China's artificial intelligence field has once again achieved a technical breakthrough. On the evening of April 28, SenseTime officially unveiled and open-sourced its latest research achievement - the "SenseNova U1" series. This series is defined as a "native understanding generation unified model," with its core value lying in breaking away from the traditional approach of "assembling" different modules in multimodal models.

Discard the "assembly" logic and achieve a unified architecture

For a long time, multimodal large models mostly adopted a mode of combining visual modules and language modules. This "assembled" design often led to information loss when passing between different representation spaces. The SenseNova U1 series, based on SenseTime's independently developed NEO-unify architecture in March of this year, successfully achieved deep unification of multimodal understanding, reasoning, and generation within a single model framework.
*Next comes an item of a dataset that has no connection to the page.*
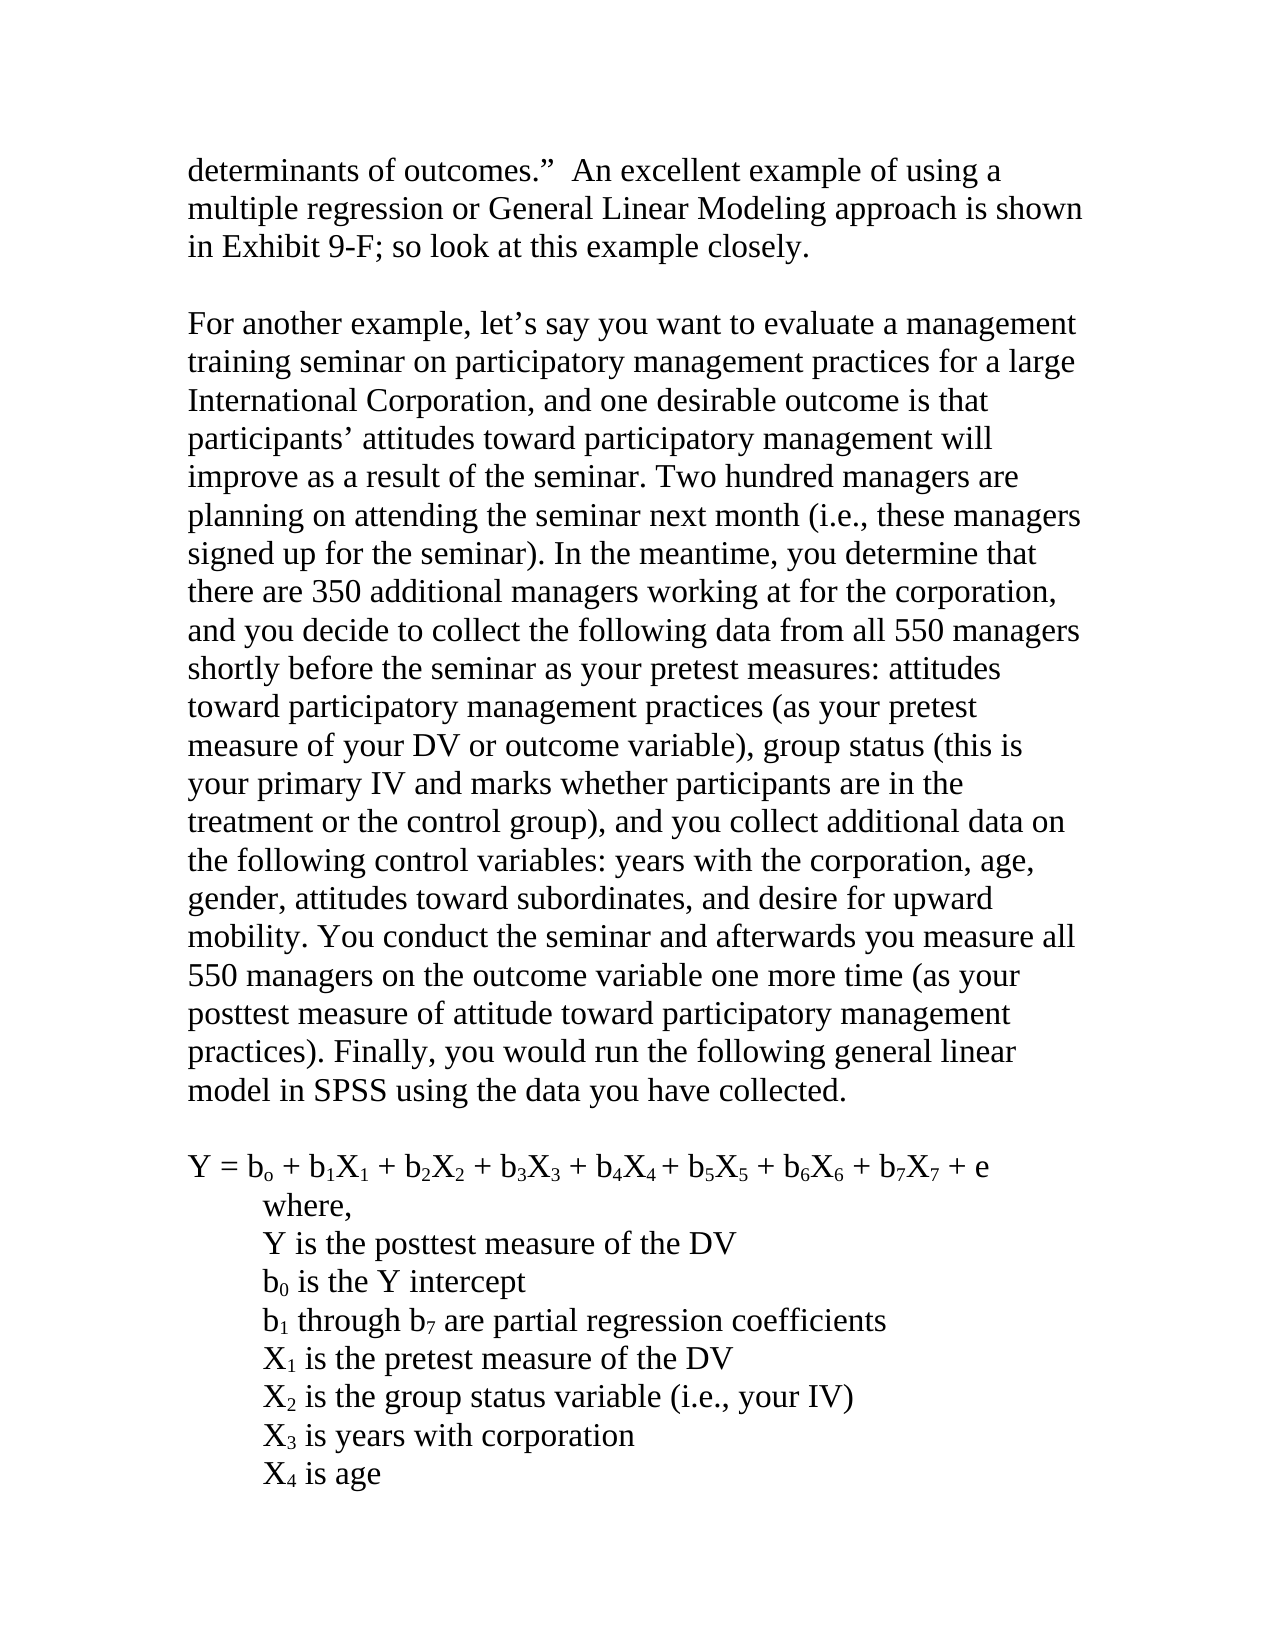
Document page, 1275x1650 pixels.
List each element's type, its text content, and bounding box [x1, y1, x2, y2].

This shift in technical approach has built a unified representation space. This means that the model can achieve more efficient collaboration between language and visual signals when processing information. In practical performance, this architecture not only enhances the model's depth of perception for complex information but also significantly improves the naturalness and accuracy of generation capabilities.

The lightweight version is open-sourced first, with promising future potential

To promote the common development of the open-source community, SenseTime has first released the lightweight version of SenseNova U1, called SenseNova U1 Lite. This version includes two model specifications, aiming to meet the performance balance needs in different application scenarios. Currently, the relevant code and files of the model have been officially launched on the corresponding open-source platforms.